=== TRECHO DO TEXTO ===
▬▬▬▬▬▬▬▬▬▬

Fernanda Gutierrez Rodrigues – Foto: Arquivo Pessoal

A amostra inicial do estudo foi composta de 441 pacientes dos Estados Unidos, cujos exames seriam usados para treinar o algoritmo, e 165 da USP, que validaram o modelo criado. Nesse caso, o diagnóstico genético precisaria ser conhecido para que o algoritmo fosse treinado. Portanto, todos os voluntários se submeteram a exames de DNA previamente.

Dos 441 americanos selecionados, 82 foram descartados da amostra, parte por possuírem alguma variante genética cujo significado é desconhecido e parte por conta da falta de dados na coleta. Dos 359 restantes desse grupo, 59 apresentaram observações discrepantes e foram separados em um novo agrupamento, sobrando 300 na amostra principal.

Da mesma forma, entre os 165 voluntários selecionados pela USP, 38 não foram incluídos na validação, 11 por conta dos exames genéticos e 27 por não possuírem todas as informações clínicas coletadas. Os dados discrepantes foram observados em 17 dos 127 pacientes restantes, sobrando 110 no grupo que validaria o modelo.

O código foi capaz de encontrar padrões para o diagnóstico com 92% de precisão para casos da doença adquirida. Porém, se forem reavaliados os pacientes cujos testes genéticos divergiram do diagnóstico clínico, a acurácia do modelo sobe para 98%. Isso ocorre porque nem todas as causas genéticas para a doença são conhecidas.

▬▬▬▬▬▬▬▬▬▬

=== MATERIAL FORNECIDO ===
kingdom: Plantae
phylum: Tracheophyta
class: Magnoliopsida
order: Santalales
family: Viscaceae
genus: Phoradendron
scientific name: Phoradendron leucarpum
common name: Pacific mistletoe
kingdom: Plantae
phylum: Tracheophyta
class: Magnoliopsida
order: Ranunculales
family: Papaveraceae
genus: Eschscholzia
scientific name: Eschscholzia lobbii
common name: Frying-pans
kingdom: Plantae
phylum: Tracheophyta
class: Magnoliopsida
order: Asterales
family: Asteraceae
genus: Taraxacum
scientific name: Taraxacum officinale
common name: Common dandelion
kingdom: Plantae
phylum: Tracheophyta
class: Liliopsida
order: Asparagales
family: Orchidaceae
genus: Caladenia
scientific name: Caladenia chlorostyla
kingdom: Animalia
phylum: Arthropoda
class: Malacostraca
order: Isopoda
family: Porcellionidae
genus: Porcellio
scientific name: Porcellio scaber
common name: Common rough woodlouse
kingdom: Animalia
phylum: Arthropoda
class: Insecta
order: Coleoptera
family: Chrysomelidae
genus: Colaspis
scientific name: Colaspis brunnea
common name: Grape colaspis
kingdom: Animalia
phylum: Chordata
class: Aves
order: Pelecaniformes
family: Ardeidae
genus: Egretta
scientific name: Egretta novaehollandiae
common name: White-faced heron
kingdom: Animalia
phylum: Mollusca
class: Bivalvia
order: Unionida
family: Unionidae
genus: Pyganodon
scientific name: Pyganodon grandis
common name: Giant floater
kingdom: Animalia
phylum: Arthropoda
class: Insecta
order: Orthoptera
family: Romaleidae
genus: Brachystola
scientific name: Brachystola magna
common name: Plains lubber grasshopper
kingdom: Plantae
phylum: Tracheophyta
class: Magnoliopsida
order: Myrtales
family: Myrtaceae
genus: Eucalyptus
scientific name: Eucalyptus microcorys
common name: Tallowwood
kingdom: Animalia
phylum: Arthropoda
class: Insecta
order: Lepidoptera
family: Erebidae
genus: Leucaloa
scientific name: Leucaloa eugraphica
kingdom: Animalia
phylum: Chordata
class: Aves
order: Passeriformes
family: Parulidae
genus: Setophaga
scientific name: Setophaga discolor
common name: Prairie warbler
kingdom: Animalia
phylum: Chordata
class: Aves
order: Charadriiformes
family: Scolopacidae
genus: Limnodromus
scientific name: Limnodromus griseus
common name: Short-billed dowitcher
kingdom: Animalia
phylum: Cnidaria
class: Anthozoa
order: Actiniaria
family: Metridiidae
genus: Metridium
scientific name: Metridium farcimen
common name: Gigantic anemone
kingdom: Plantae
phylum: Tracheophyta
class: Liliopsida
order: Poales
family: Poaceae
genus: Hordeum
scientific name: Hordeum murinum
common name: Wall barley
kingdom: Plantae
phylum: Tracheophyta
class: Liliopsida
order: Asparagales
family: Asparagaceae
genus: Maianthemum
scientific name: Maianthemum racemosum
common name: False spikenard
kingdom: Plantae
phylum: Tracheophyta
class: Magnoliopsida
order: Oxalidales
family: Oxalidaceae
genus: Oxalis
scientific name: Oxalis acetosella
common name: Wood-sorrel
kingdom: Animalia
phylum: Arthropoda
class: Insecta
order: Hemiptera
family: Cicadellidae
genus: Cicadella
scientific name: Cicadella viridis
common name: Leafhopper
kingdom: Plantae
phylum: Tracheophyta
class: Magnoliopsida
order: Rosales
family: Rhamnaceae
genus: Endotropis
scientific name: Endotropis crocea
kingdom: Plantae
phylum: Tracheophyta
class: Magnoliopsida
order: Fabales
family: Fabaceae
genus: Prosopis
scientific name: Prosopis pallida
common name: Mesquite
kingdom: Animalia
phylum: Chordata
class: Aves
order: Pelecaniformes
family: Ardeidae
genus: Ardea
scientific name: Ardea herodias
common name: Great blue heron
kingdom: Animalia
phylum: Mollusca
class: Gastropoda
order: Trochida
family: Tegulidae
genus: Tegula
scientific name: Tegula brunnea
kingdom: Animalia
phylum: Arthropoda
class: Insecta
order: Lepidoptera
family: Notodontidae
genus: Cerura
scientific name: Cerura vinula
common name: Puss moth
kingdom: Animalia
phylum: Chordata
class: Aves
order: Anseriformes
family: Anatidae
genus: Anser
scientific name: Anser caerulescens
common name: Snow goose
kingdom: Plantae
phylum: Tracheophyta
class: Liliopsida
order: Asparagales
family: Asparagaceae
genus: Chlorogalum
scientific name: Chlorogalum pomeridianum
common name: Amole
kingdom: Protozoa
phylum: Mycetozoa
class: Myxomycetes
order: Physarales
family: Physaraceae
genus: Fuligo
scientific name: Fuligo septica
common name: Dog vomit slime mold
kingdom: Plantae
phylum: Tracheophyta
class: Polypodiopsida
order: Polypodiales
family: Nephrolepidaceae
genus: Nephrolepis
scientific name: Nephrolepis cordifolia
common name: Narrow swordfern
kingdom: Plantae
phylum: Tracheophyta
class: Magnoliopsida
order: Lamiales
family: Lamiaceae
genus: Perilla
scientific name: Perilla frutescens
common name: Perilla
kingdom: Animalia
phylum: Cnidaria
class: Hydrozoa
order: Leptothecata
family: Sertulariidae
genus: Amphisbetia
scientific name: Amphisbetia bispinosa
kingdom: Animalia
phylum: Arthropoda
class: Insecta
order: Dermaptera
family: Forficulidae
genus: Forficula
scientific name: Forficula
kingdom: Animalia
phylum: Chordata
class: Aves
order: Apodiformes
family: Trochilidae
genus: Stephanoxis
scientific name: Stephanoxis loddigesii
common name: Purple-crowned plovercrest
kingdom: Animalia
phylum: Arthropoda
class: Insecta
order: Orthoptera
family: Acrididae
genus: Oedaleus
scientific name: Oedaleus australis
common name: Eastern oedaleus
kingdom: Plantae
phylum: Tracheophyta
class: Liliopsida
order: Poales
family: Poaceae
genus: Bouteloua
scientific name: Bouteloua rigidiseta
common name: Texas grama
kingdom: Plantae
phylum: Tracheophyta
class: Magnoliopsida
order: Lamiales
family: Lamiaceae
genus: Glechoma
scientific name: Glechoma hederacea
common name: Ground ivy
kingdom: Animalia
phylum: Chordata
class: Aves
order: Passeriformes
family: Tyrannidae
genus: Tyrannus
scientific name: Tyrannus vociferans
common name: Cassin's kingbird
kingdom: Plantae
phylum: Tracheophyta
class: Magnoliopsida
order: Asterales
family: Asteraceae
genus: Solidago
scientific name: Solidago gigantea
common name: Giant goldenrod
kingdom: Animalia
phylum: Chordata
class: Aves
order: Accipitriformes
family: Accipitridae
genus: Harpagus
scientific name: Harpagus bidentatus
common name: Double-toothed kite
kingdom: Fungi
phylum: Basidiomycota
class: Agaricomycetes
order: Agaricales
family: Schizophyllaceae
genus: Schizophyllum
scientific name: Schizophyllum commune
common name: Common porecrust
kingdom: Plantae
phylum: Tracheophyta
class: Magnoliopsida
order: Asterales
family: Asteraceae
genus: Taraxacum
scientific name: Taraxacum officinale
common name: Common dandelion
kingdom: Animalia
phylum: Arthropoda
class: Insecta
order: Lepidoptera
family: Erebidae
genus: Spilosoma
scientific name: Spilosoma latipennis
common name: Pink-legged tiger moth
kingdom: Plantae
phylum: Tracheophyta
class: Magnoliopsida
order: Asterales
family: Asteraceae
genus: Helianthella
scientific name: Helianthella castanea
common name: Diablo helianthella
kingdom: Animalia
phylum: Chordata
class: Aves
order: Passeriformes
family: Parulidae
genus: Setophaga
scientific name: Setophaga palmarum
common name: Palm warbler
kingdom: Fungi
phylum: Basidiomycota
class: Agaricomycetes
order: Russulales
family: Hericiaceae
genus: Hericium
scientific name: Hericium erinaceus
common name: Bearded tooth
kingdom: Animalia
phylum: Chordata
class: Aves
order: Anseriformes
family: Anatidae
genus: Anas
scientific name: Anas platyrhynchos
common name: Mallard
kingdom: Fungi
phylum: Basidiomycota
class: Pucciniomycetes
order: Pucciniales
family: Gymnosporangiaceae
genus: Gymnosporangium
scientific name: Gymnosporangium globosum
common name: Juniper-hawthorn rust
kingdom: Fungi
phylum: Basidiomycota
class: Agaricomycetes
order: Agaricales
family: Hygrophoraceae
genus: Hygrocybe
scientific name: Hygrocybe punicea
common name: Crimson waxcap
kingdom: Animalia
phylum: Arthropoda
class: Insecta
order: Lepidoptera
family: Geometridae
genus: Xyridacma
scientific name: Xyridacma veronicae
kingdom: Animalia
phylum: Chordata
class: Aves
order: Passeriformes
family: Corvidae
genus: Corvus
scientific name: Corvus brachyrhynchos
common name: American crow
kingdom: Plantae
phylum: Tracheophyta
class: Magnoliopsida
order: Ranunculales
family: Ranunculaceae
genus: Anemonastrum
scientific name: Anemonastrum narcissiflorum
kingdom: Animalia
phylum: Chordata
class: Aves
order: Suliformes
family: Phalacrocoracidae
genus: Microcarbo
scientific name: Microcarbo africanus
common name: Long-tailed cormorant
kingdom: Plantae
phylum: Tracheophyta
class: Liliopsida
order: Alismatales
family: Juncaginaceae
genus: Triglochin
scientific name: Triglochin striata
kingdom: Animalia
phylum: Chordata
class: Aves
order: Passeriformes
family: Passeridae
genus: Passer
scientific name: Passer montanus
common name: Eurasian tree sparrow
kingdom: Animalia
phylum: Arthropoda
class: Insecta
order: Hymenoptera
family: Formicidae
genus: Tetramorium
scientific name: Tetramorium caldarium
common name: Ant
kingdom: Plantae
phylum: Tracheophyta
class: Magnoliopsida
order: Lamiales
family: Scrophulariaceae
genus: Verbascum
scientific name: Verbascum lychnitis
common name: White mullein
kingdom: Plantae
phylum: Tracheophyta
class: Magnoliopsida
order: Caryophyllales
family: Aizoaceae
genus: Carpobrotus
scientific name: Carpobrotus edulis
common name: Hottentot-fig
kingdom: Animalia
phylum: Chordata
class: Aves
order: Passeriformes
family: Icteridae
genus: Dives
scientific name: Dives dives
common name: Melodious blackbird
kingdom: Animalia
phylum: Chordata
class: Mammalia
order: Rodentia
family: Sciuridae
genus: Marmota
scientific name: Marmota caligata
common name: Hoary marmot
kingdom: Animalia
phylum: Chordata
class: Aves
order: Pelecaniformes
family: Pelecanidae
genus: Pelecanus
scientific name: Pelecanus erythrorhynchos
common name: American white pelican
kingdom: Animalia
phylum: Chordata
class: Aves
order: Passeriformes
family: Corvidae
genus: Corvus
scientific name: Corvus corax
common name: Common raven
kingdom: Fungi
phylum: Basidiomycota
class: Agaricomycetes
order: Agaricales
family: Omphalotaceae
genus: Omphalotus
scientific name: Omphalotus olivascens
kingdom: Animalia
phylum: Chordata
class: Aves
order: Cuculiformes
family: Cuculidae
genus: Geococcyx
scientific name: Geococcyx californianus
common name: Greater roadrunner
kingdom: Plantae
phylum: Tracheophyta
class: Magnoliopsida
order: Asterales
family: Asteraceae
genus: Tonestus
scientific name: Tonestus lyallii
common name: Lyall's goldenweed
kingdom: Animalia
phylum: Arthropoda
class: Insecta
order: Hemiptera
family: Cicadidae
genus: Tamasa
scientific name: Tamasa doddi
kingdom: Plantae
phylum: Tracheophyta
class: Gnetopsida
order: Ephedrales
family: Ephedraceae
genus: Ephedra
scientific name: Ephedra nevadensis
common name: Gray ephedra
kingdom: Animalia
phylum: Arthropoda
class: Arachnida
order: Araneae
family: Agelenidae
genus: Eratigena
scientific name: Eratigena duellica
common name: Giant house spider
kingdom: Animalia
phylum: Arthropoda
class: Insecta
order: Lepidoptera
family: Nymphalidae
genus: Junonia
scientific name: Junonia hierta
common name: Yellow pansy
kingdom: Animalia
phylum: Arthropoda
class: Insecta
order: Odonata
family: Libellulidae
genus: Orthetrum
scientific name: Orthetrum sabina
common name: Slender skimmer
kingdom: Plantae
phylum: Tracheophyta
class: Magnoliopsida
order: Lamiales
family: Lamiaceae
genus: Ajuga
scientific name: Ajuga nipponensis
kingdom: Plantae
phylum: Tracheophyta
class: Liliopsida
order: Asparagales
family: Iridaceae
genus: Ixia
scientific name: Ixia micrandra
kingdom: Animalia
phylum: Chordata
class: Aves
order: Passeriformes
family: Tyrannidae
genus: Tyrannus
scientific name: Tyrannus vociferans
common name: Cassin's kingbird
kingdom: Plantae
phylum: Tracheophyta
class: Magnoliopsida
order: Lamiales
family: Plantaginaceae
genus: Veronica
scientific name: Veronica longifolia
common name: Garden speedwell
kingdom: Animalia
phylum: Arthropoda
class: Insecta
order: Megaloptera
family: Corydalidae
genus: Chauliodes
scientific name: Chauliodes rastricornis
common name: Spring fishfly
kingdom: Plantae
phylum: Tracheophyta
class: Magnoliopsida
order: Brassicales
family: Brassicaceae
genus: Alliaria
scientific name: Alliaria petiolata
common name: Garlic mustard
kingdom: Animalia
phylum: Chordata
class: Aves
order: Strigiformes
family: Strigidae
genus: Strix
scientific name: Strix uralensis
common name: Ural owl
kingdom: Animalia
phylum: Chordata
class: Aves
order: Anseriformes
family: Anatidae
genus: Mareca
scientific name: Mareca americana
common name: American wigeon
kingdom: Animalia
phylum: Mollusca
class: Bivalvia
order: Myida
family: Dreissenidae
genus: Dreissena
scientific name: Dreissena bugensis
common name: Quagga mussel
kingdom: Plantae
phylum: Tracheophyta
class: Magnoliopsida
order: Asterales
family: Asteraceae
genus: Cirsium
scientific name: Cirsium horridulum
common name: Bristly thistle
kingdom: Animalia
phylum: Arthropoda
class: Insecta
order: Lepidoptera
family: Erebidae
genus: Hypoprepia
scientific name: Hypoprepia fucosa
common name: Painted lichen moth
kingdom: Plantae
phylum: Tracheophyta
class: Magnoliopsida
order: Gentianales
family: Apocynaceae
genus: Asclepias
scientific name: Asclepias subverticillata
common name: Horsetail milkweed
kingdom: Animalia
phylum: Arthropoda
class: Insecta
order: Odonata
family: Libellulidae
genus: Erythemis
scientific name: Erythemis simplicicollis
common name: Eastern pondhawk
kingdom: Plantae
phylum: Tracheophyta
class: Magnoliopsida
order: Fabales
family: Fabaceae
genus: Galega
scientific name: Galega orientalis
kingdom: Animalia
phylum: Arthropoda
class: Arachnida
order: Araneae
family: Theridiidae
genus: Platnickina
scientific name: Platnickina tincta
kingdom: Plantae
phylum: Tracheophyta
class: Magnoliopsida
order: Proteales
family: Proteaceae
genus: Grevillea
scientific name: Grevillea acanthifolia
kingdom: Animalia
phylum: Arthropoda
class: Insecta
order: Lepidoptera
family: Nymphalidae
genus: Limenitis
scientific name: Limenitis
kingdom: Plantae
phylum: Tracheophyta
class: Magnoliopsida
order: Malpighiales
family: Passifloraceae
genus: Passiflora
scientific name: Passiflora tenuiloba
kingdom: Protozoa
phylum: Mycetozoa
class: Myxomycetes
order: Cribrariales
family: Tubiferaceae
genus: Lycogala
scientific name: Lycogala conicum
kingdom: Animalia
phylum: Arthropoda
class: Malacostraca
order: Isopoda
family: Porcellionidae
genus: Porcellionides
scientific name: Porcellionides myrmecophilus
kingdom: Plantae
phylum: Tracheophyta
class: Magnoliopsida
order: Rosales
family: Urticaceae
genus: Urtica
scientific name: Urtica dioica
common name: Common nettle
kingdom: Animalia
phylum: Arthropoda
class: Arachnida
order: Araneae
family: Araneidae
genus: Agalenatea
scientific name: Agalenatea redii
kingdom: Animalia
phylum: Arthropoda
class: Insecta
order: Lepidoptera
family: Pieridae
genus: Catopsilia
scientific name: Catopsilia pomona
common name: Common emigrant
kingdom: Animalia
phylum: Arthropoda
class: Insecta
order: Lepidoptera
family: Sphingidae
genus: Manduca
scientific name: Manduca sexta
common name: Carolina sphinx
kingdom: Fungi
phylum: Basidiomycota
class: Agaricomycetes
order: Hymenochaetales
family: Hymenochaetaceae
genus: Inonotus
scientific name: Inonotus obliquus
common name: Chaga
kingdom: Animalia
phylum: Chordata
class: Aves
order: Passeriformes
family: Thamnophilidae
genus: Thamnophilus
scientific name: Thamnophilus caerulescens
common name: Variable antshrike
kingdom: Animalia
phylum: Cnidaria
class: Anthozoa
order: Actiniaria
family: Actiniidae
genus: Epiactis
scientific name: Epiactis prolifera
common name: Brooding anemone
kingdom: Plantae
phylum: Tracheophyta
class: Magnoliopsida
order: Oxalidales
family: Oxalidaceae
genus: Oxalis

▬▬▬▬▬▬▬▬▬▬

=== TAREFA 1 ===
Segundo o trecho do texto, quantos pacientes da USP ficaram no grupo que validaria o modelo?
=== TAREFA 2 ===
Devolva, sem alterações, a parte do trecho do texto que vai de "Fernanda Gutierrez Rodrigues" até "na amostra principal.".

=== RESULTADO 1 ===
Ficaram 110 pacientes no grupo de validação.

=== RESULTADO 2 ===
Fernanda Gutierrez Rodrigues – Foto: Arquivo Pessoal

A amostra inicial do estudo foi composta de 441 pacientes dos Estados Unidos, cujos exames seriam usados para treinar o algoritmo, e 165 da USP, que validaram o modelo criado. Nesse caso, o diagnóstico genético precisaria ser conhecido para que o algoritmo fosse treinado. Portanto, todos os voluntários se submeteram a exames de DNA previamente.

Dos 441 americanos selecionados, 82 foram descartados da amostra, parte por possuírem alguma variante genética cujo significado é desconhecido e parte por conta da falta de dados na coleta. Dos 359 restantes desse grupo, 59 apresentaram observações discrepantes e foram separados em um novo agrupamento, sobrando 300 na amostra principal.